Her legs were shaking with tiredness and just when she thought she could go no further, she saw, quite by chance, a glint of movement behind some rocks. Binoculars would be trained on her as she walked up, pulling a piece of red cloth in her hand, red for danger, waving it until her arm ached. Then she saw them spilling out of the cleft in the rock to meet her.
Andreas scrambled down. ‘What are you thinking of? Sit down at once. What has got into you, woman?’

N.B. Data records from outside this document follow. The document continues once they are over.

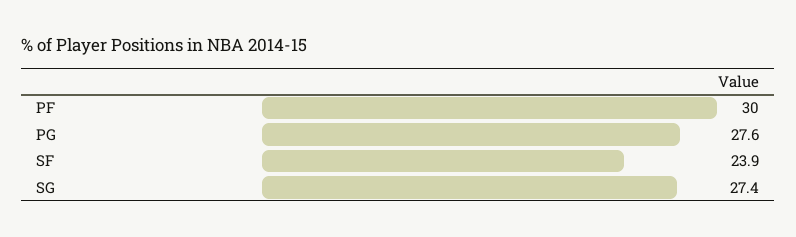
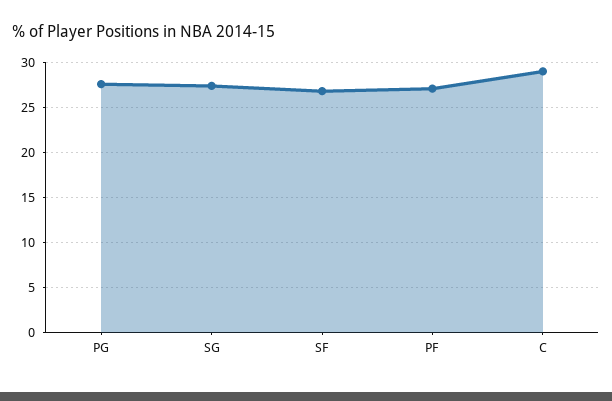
  {
-   "PF": 30,
+   "PF": 27,
    "PG": 27.6,
-   "SF": 23.9,
+   "SF": 27,
-   "SG": 27.4
+   "SG": 27.4,
+   "C": 29
  }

She told him her news, that the island was covered with search parties. He didn’t look surprised.
‘But that’s what we’re here for, to disturb their progress.’
‘You
knew
?’
‘We were told to prepare for something. What a victory if they pull it off. Come inside into the cool. You must rest. You were foolish to come.’
Yolanda felt deflated. They didn’t seem to be troubled by the news and now she lay exhausted by her effort. Andreas was not pleased with her at all.
‘You shouldn’t have left Mama and Papa, and in your condition. Did you not think we are warriors enough to take precautions?’ he accused her.
‘Is this all the thanks I get for chasing after you?’ she snapped back, tired and frustrated. ‘You should have told me.’
‘You know the rules: we say nothing, but it was good of you to be concerned,’ he replied, turning his back on her.